» Task instructions: Return the lines below verbatim, leaving out the pictures.
========
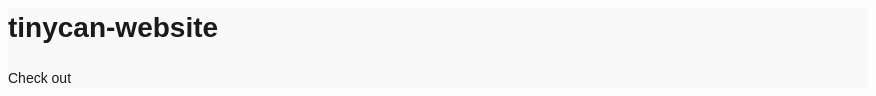 # tinycan-website
Check out 
<!DOCTYPE html>
<html lang="en">
<head>
<meta charset="UTF-8" />
<meta name="viewport" content="width=device-width, initial-scale=1" />
<title>Tinycan Products</title>
<style>
  body {
    font-family: Arial, sans-serif;
    margin: 0; padding: 0;
    background: #f9f9f9;
  }
  #products {
    max-width: 900px;
    margin: auto;
    padding: 20px;
  }
  #products h1 {
    text-align: center;
    margin-bottom: 30px;
  }
  .product-list {
    display: flex;
    flex-wrap: wrap;
    gap: 20px;
    justify-content: center;
  }
  .product {
    background: white;
    border: 1px solid #ddd;
    padding: 15px;
    width: 200px;
    text-align: center;
    border-radius: 8px;
    box-shadow: 1px 1px 5px rgba(0,0,0,0.1);
  }
  .product img {
    width: 100%;
    height: auto;
    border-radius: 5px;
  }
  .product button {
    margin-top: 10px;
    padding: 8px 15px;
    background-color: #007BFF;
    color: white;
    border: none;
    border-radius: 5px;
    cursor: pointer;
  }
  .product button:hover {
    background-color: #0056b3;
  }
  #cart {
    max-width: 900px;
    margin: 20px auto 40px auto;
    padding: 15px;
    border: 2px solid #007BFF;
    border-radius: 8px;
    background: white;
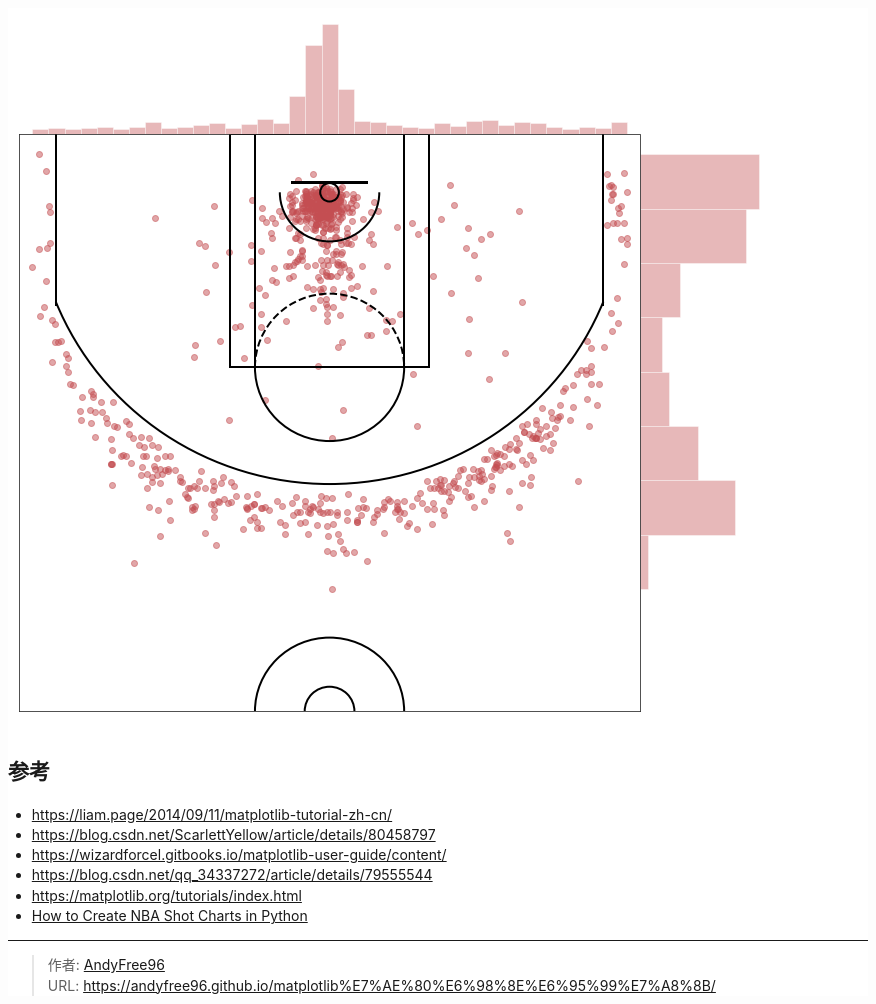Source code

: ![](/images/202104/2/8.png)

## 参考

- https://liam.page/2014/09/11/matplotlib-tutorial-zh-cn/
- https://blog.csdn.net/ScarlettYellow/article/details/80458797
- https://wizardforcel.gitbooks.io/matplotlib-user-guide/content/
- https://blog.csdn.net/qq_34337272/article/details/79555544
- https://matplotlib.org/tutorials/index.html
- [How to Create NBA Shot Charts in Python](http://savvastjortjoglou.com/nba-shot-sharts.html)


---

> 作者: [AndyFree96](https://andyfree96.github.io/)  
> URL: https://andyfree96.github.io/matplotlib%E7%AE%80%E6%98%8E%E6%95%99%E7%A8%8B/  

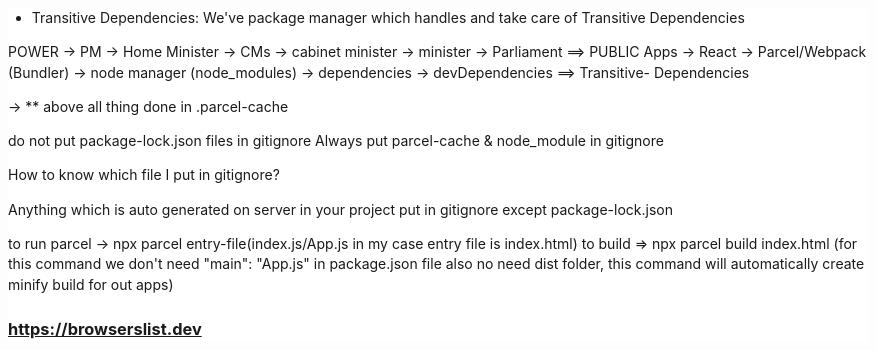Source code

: * Transitive Dependencies:  We've package manager which handles and take care of Transitive Dependencies

POWER -> PM -> Home Minister -> CMs -> cabinet minister -> minister -> Parliament  ==> PUBLIC
Apps -> React -> Parcel/Webpack (Bundler) -> node manager (node_modules) -> dependencies -> devDependencies ==> Transitive- Dependencies

-> ** above all thing done in .parcel-cache

do not put package-lock.json files in gitignore
Always put parcel-cache & node_module in gitignore

How to know which file I put in gitignore?

Anything which is auto generated on server in your project put in gitignore except package-lock.json


to run parcel -> npx parcel entry-file(index.js/App.js in my case entry file is index.html)
to build => npx parcel build index.html (for this command we don't need "main": "App.js" in package.json file also no need dist folder, this command will automatically create minify build for out apps)

### https://browserslist.dev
========
» Completed exercise:
 # tinycan-website
Check out 
<!DOCTYPE html>
<html lang="en">
<head>
<meta charset="UTF-8" />
<meta name="viewport" content="width=device-width, initial-scale=1" />
<title>Tinycan Products</title>
<style>
  body {
    font-family: Arial, sans-serif;
    margin: 0; padding: 0;
    background: #f9f9f9;
  }
  #products {
    max-width: 900px;
    margin: auto;
    padding: 20px;
  }
  #products h1 {
    text-align: center;
    margin-bottom: 30px;
  }
  .product-list {
    display: flex;
    flex-wrap: wrap;
    gap: 20px;
    justify-content: center;
  }
  .product {
    background: white;
    border: 1px solid #ddd;
    padding: 15px;
    width: 200px;
    text-align: center;
    border-radius: 8px;
    box-shadow: 1px 1px 5px rgba(0,0,0,0.1);
  }
  .product img {
    width: 100%;
    height: auto;
    border-radius: 5px;
  }
  .product button {
    margin-top: 10px;
    padding: 8px 15px;
    background-color: #007BFF;
    color: white;
    border: none;
    border-radius: 5px;
    cursor: pointer;
  }
  .product button:hover {
    background-color: #0056b3;
  }
  #cart {
    max-width: 900px;
    margin: 20px auto 40px auto;
    padding: 15px;
    border: 2px solid #007BFF;
    border-radius: 8px;
    background: white;
Source code

: ![](/images/202104/2/8.png)

## 参考

- https://liam.page/2014/09/11/matplotlib-tutorial-zh-cn/
- https://blog.csdn.net/ScarlettYellow/article/details/80458797
- https://wizardforcel.gitbooks.io/matplotlib-user-guide/content/
- https://blog.csdn.net/qq_34337272/article/details/79555544
- https://matplotlib.org/tutorials/index.html
- [How to Create NBA Shot Charts in Python](http://savvastjortjoglou.com/nba-shot-sharts.html)


---

> 作者: [AndyFree96](https://andyfree96.github.io/)  
> URL: https://andyfree96.github.io/matplotlib%E7%AE%80%E6%98%8E%E6%95%99%E7%A8%8B/  

Source code

: * Transitive Dependencies:  We've package manager which handles and take care of Transitive Dependencies

POWER -> PM -> Home Minister -> CMs -> cabinet minister -> minister -> Parliament  ==> PUBLIC
Apps -> React -> Parcel/Webpack (Bundler) -> node manager (node_modules) -> dependencies -> devDependencies ==> Transitive- Dependencies

-> ** above all thing done in .parcel-cache

do not put package-lock.json files in gitignore
Always put parcel-cache & node_module in gitignore

How to know which file I put in gitignore?

Anything which is auto generated on server in your project put in gitignore except package-lock.json


to run parcel -> npx parcel entry-file(index.js/App.js in my case entry file is index.html)
to build => npx parcel build index.html (for this command we don't need "main": "App.js" in package.json file also no need dist folder, this command will automatically create minify build for out apps)

### https://browserslist.dev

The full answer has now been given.